The temple is dedicated to Lord Vishnu and is made of two structures, one by a mother-in-law and another, by a daughter-in-law. The temples are now in partial ruins but one can still marvel at their original splendour, the artisanry and the perfect geometry that must have been the hallmark of that era. They have some Khajuraho style carving, some religious and some decorative carvings. Temples do not have any idols in them and they are not used for any religious purposes. Although some of statues are missing from the temples but overall impressive carving are still there.
Etymology of Saas Bahu Temple
Due to the close association of the temples, they are known by the name of Saas Bahu Ka Mandir. But the name Saas-Bahu is kind of misleading, as name is distorted from the original name of "Sahastra Bahu" meaning ‘One with thousand arms’, a form of Vishnu.
Architecture of Saas Bahu Temple
Carved lintels and a multi-lobed arch in its middle mark the entrance of the temple. Both the structures have an altar, a Mandapa with projections and a porch. The temple of ‘Saas’ is comparatively larger than that of the Bahu. The ‘Bahu’ temple has an octagonal ceiling, which is adorned with beautifully carved eight intricate female figures. The ‘Saas’ temple has a torana in its front and it is believed that the image of the Lord Vishnu was swung from the torana along with hymns in the praise of lord on ceremonial occasions.
Facing towards the east direction, both the temples are constructed on a common platform. Incidents of Ramayana adorn the temple. Made in two steps, the sculptures are arranged in such a way that one encircles the other.

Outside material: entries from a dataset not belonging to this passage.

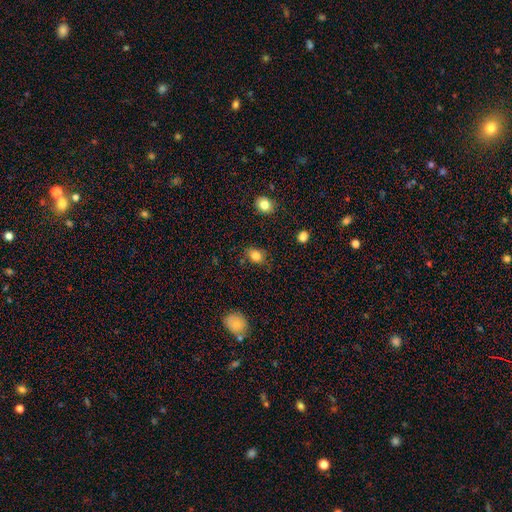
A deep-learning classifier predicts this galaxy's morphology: The model was most divided on "how rounded": in between: 65%, round: 34%, cigar-shaped: 1%. More confident: smooth or featured — smooth (84%); merging — none (74%).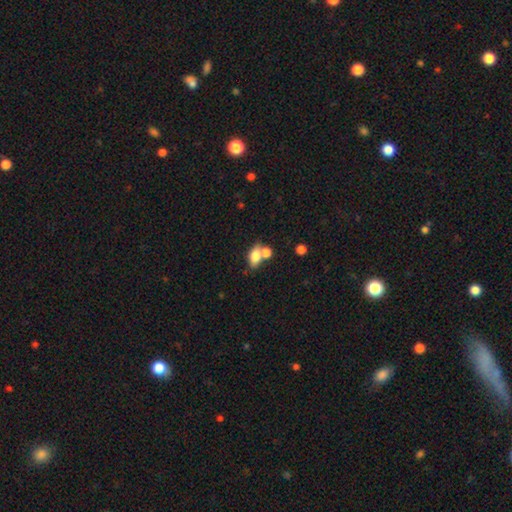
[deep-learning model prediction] A smooth galaxy with no disk features (75%) that is in between round and cigar-shaped (80%).

Vote fractions:
- Smooth or featured? smooth: 75% / featured or disk: 15% / star or artifact: 10%
- How rounded? in between: 80% / round: 16% / cigar-shaped: 4%
- Merging? none: 44% / merger: 39% / minor disturbance: 12% / major disturbance: 5%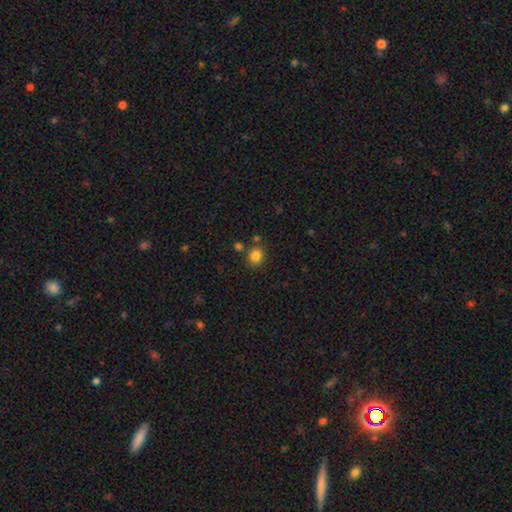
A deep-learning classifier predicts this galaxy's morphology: Q: Smooth or featured?
A: smooth (84%); runner-up: star or artifact (11%)
Q: How rounded?
A: round (78%); runner-up: in between (21%)
Q: Merging?
A: none (81%); runner-up: minor disturbance (9%)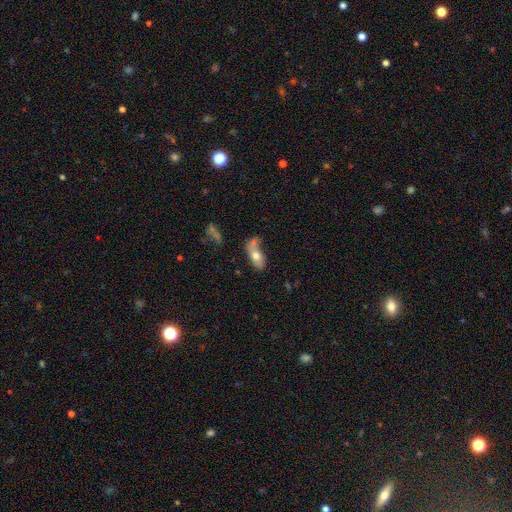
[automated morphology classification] smooth-or-featured: smooth: 67% | featured or disk: 25% | star or artifact: 8%
  how-rounded: in between: 81% | cigar-shaped: 14% | round: 5%
  merging: none: 36% | merger: 34% | minor disturbance: 19% | major disturbance: 11%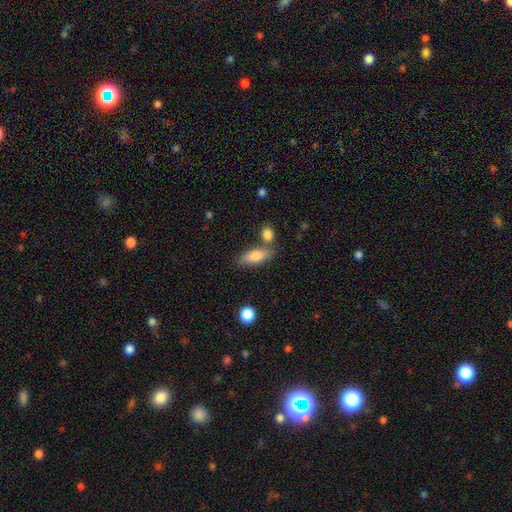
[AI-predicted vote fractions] Smooth or featured: smooth — 79% (featured or disk — 14%)
How rounded: in between — 72% (cigar-shaped — 25%)
Merging: none — 65% (merger — 17%)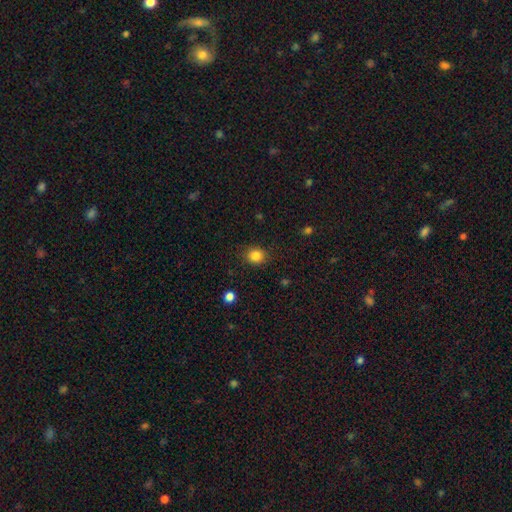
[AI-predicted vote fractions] smooth_or_featured: smooth (p=0.84) [alt: star or artifact p=0.11]
how_rounded: round (p=0.79) [alt: in between p=0.20]
merging: none (p=0.87) [alt: minor disturbance p=0.09]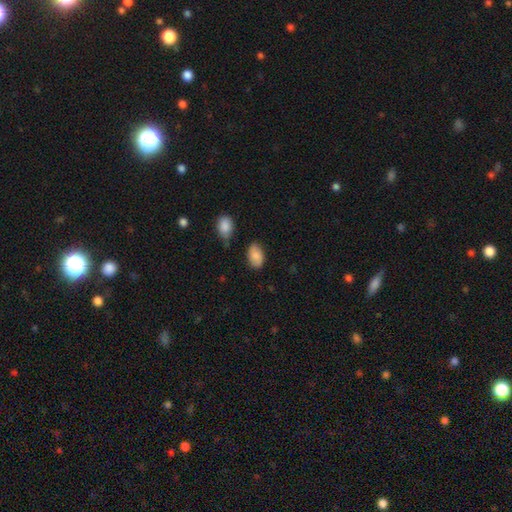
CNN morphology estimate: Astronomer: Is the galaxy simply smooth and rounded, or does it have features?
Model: smooth — 83%.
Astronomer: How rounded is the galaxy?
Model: in between — 91%.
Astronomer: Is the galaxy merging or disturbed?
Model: none — 71%.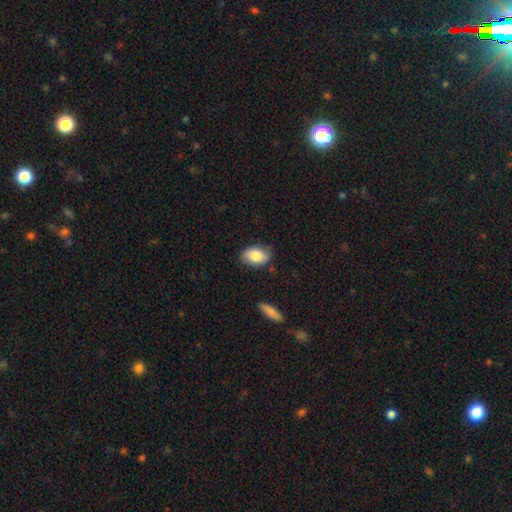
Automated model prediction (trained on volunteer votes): smooth-or-featured: smooth: 82% | featured or disk: 12% | star or artifact: 6%
  how-rounded: in between: 90% | round: 9% | cigar-shaped: 2%
  merging: none: 78% | minor disturbance: 16% | major disturbance: 3% | merger: 2%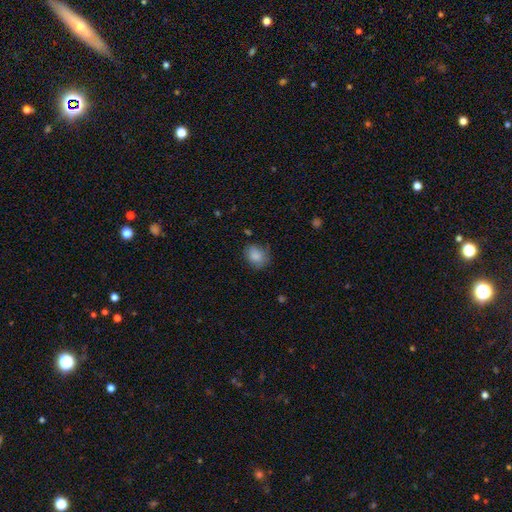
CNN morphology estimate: Overall: smooth (85%). How rounded: round (55%; in between 44%). Merging: none (71%).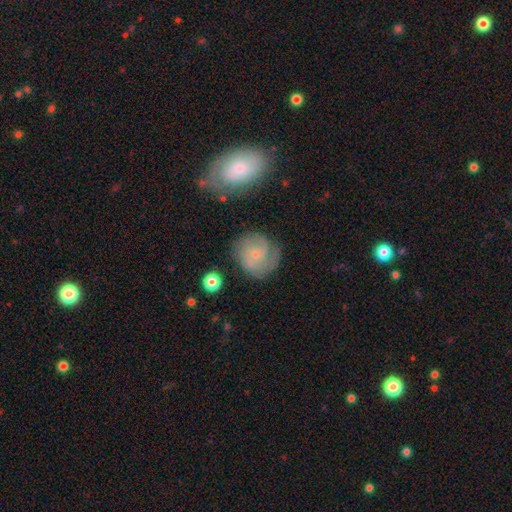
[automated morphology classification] smooth-or-featured: featured or disk: 67% | smooth: 26% | star or artifact: 8%
  disk-edge-on: no: 98% | yes: 2%
    bar: no: 71% | weak: 26% | strong: 4%
    has-spiral-arms: yes: 92% | no: 8%
      spiral-winding: tight: 55% | medium: 34% | loose: 11%
      spiral-arm-count: 2: 36% | can't tell: 28% | 3: 20% | 1: 6% | 4: 6% | more than 4: 4%
    bulge-size: small: 77% | moderate: 11% | none: 10% | large: 1% | dominant: 1%
  merging: none: 72% | minor disturbance: 17% | major disturbance: 8% | merger: 3%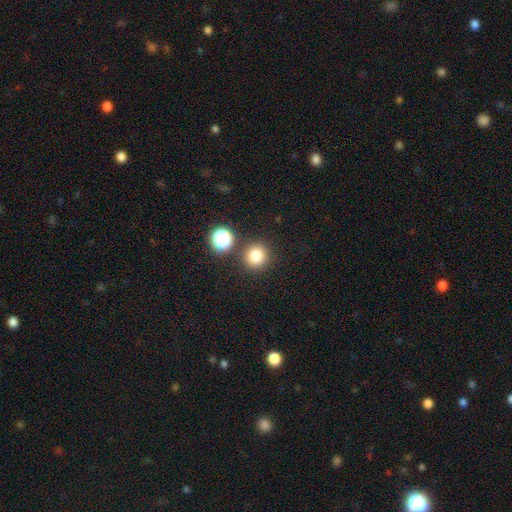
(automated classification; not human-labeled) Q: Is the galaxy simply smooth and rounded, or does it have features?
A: smooth — 80%.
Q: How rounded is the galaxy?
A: round — 92%.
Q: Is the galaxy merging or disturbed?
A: none — 84%.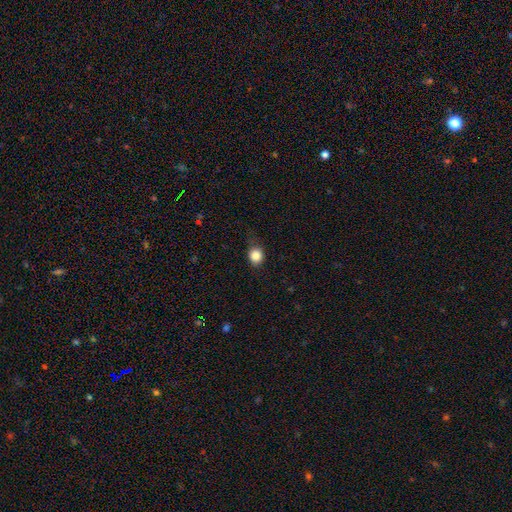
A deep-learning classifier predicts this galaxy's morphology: A smooth galaxy with no disk features (86%) that is round (73%).

Vote fractions:
- Smooth or featured? smooth: 86% / star or artifact: 10% / featured or disk: 4%
- How rounded? round: 73% / in between: 26% / cigar-shaped: 1%
- Merging? none: 74% / minor disturbance: 20% / major disturbance: 5% / merger: 1%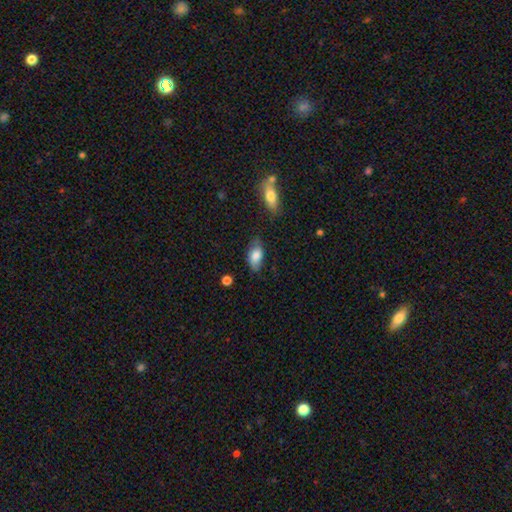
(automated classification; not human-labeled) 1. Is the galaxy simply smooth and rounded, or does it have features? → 79% smooth, 14% featured or disk, 7% star or artifact.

Images of Lord Brahma, Shiva and Vishnu are carved on one platform. On the other platform, images of Rama, Balaram and Parashuram have been carved. Built by King Mahapala in the 10th century, the complex includes a cluster of temples dedicated to Lord Vishnu. A lotus is seen adorning the roof of the temple.
The site is very easily accessible by road, only 22 km from Udaipur, a mere 2.7 km from the well frequented Shaivite shrine of Eklingji, or 30 km from the hugely popular Vaishnavite shrine of Nathdwara. The temple is on the Archaeological Survey of India's list of heritage monuments.